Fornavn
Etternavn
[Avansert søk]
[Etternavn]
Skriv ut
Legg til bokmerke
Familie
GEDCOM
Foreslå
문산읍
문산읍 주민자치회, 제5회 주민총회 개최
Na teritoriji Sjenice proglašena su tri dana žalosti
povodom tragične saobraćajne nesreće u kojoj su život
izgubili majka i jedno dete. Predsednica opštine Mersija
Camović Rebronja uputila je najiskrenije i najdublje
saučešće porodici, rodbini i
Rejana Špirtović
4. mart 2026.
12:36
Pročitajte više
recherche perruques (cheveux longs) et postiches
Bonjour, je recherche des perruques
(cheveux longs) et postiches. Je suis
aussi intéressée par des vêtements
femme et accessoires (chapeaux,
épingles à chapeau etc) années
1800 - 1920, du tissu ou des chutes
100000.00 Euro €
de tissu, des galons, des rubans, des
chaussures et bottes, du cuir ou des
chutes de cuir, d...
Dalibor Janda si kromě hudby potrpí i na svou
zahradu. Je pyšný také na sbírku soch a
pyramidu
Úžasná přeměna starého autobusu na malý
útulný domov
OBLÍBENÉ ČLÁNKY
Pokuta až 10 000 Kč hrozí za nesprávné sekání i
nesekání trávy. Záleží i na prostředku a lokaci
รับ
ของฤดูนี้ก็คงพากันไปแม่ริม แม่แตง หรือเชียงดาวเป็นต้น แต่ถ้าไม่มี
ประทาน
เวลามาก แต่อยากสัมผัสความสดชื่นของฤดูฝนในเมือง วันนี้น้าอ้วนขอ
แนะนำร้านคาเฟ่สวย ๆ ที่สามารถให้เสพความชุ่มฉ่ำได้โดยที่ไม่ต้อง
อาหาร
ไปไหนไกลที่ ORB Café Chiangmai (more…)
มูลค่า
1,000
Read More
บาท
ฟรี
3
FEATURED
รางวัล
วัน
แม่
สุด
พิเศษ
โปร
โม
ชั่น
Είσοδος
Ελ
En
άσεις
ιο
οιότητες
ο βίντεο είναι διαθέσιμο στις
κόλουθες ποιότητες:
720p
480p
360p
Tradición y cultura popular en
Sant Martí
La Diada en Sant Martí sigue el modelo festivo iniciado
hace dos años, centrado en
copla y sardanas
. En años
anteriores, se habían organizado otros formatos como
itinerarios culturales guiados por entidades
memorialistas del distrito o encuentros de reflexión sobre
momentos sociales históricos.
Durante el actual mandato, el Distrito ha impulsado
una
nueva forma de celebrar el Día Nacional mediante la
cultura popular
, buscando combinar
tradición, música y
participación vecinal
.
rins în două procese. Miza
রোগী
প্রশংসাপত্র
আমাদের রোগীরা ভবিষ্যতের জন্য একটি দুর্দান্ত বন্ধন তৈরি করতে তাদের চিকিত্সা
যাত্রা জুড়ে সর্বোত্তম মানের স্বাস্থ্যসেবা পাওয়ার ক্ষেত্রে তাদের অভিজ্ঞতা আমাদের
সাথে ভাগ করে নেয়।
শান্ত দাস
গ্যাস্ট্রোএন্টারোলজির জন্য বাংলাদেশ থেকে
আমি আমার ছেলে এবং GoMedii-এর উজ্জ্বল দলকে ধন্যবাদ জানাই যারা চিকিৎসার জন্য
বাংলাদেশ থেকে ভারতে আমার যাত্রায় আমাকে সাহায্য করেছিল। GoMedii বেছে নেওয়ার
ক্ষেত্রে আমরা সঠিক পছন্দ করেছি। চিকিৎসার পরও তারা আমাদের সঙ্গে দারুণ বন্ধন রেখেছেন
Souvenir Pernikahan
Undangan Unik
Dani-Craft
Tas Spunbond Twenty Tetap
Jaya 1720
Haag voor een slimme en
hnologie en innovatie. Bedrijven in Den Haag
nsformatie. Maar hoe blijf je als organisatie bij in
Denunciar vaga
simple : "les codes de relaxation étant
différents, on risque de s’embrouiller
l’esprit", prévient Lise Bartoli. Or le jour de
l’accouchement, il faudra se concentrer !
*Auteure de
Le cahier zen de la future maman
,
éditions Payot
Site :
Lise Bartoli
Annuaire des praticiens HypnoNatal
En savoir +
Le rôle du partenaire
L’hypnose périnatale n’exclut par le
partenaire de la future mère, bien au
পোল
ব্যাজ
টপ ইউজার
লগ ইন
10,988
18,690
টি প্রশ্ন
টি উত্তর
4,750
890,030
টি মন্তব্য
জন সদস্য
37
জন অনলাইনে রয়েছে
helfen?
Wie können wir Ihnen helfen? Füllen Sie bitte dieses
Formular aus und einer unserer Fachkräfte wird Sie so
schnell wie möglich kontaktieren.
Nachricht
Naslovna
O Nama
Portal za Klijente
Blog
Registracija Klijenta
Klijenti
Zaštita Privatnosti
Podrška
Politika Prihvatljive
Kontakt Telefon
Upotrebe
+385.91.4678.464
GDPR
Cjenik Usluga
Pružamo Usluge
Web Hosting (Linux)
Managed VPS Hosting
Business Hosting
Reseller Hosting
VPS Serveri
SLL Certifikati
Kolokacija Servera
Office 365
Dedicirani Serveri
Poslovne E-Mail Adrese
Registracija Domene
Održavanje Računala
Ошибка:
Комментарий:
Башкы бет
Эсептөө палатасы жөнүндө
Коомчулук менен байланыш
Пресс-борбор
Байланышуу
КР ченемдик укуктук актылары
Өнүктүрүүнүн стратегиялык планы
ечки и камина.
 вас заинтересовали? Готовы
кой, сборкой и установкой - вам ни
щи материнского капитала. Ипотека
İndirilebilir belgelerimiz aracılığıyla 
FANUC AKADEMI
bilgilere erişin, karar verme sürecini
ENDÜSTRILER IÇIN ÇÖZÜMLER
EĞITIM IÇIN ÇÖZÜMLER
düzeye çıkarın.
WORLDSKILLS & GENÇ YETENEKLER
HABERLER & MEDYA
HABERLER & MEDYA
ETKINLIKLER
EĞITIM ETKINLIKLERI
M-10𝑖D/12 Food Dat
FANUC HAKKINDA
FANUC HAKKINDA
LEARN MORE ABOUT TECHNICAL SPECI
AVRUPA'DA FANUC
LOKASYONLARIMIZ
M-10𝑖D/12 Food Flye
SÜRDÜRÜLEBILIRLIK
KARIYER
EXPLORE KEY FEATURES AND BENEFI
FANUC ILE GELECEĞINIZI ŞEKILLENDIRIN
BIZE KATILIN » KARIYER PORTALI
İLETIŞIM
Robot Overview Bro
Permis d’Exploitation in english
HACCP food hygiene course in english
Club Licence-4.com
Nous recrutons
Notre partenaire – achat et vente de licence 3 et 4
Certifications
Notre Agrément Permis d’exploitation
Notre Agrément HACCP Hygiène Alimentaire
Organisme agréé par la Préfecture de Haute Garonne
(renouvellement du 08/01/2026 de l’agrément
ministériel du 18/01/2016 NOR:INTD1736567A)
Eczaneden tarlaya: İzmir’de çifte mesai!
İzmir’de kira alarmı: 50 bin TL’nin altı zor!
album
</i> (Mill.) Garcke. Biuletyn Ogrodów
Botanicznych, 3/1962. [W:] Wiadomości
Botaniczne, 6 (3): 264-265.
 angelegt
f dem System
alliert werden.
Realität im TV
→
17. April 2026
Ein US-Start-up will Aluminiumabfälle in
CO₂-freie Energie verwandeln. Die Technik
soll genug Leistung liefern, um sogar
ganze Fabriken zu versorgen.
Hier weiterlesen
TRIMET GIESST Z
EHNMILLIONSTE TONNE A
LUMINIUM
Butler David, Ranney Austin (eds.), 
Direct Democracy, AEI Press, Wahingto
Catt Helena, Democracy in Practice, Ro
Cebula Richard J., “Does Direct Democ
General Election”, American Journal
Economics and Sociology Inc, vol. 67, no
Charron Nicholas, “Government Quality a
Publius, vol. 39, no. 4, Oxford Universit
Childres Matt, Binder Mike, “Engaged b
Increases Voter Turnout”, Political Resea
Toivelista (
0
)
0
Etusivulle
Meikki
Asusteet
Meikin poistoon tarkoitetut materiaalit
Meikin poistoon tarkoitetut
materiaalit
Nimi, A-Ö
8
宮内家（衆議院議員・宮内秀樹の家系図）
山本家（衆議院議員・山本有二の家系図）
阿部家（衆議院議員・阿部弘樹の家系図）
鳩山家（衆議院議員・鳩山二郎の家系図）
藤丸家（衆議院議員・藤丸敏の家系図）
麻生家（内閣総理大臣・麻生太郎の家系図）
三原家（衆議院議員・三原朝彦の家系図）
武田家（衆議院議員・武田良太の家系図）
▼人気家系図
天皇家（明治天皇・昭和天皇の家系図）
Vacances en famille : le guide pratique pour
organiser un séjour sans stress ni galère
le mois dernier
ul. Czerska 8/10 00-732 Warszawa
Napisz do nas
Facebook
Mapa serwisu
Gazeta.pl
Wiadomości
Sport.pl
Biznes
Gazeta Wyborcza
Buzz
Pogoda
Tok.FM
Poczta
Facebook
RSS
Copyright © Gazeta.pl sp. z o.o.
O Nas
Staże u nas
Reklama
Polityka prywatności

◆ **Problem to solve**:
Revise the records from their first line through the line containing "গ্যাস্ট্রোএন্টারোলজির জন্য বাংলাদেশ থেকে", putting "Continue Reading" in place of "Read More" and leaving everything else unchanged.

◆ **Expected answer**:
Fornavn
Etternavn
[Avansert søk]
[Etternavn]
Skriv ut
Legg til bokmerke
Familie
GEDCOM
Foreslå
문산읍
문산읍 주민자치회, 제5회 주민총회 개최
Na teritoriji Sjenice proglašena su tri dana žalosti
povodom tragične saobraćajne nesreće u kojoj su život
izgubili majka i jedno dete. Predsednica opštine Mersija
Camović Rebronja uputila je najiskrenije i najdublje
saučešće porodici, rodbini i
Rejana Špirtović
4. mart 2026.
12:36
Pročitajte više
recherche perruques (cheveux longs) et postiches
Bonjour, je recherche des perruques
(cheveux longs) et postiches. Je suis
aussi intéressée par des vêtements
femme et accessoires (chapeaux,
épingles à chapeau etc) années
1800 - 1920, du tissu ou des chutes
100000.00 Euro €
de tissu, des galons, des rubans, des
chaussures et bottes, du cuir ou des
chutes de cuir, d...
Dalibor Janda si kromě hudby potrpí i na svou
zahradu. Je pyšný také na sbírku soch a
pyramidu
Úžasná přeměna starého autobusu na malý
útulný domov
OBLÍBENÉ ČLÁNKY
Pokuta až 10 000 Kč hrozí za nesprávné sekání i
nesekání trávy. Záleží i na prostředku a lokaci
รับ
ของฤดูนี้ก็คงพากันไปแม่ริม แม่แตง หรือเชียงดาวเป็นต้น แต่ถ้าไม่มี
ประทาน
เวลามาก แต่อยากสัมผัสความสดชื่นของฤดูฝนในเมือง วันนี้น้าอ้วนขอ
แนะนำร้านคาเฟ่สวย ๆ ที่สามารถให้เสพความชุ่มฉ่ำได้โดยที่ไม่ต้อง
อาหาร
ไปไหนไกลที่ ORB Café Chiangmai (more…)
มูลค่า
1,000
Continue Reading
บาท
ฟรี
3
FEATURED
รางวัล
วัน
แม่
สุด
พิเศษ
โปร
โม
ชั่น
Είσοδος
Ελ
En
άσεις
ιο
οιότητες
ο βίντεο είναι διαθέσιμο στις
κόλουθες ποιότητες:
720p
480p
360p
Tradición y cultura popular en
Sant Martí
La Diada en Sant Martí sigue el modelo festivo iniciado
hace dos años, centrado en
copla y sardanas
. En años
anteriores, se habían organizado otros formatos como
itinerarios culturales guiados por entidades
memorialistas del distrito o encuentros de reflexión sobre
momentos sociales históricos.
Durante el actual mandato, el Distrito ha impulsado
una
nueva forma de celebrar el Día Nacional mediante la
cultura popular
, buscando combinar
tradición, música y
participación vecinal
.
rins în două procese. Miza
রোগী
প্রশংসাপত্র
আমাদের রোগীরা ভবিষ্যতের জন্য একটি দুর্দান্ত বন্ধন তৈরি করতে তাদের চিকিত্সা
যাত্রা জুড়ে সর্বোত্তম মানের স্বাস্থ্যসেবা পাওয়ার ক্ষেত্রে তাদের অভিজ্ঞতা আমাদের
সাথে ভাগ করে নেয়।
শান্ত দাস
গ্যাস্ট্রোএন্টারোলজির জন্য বাংলাদেশ থেকে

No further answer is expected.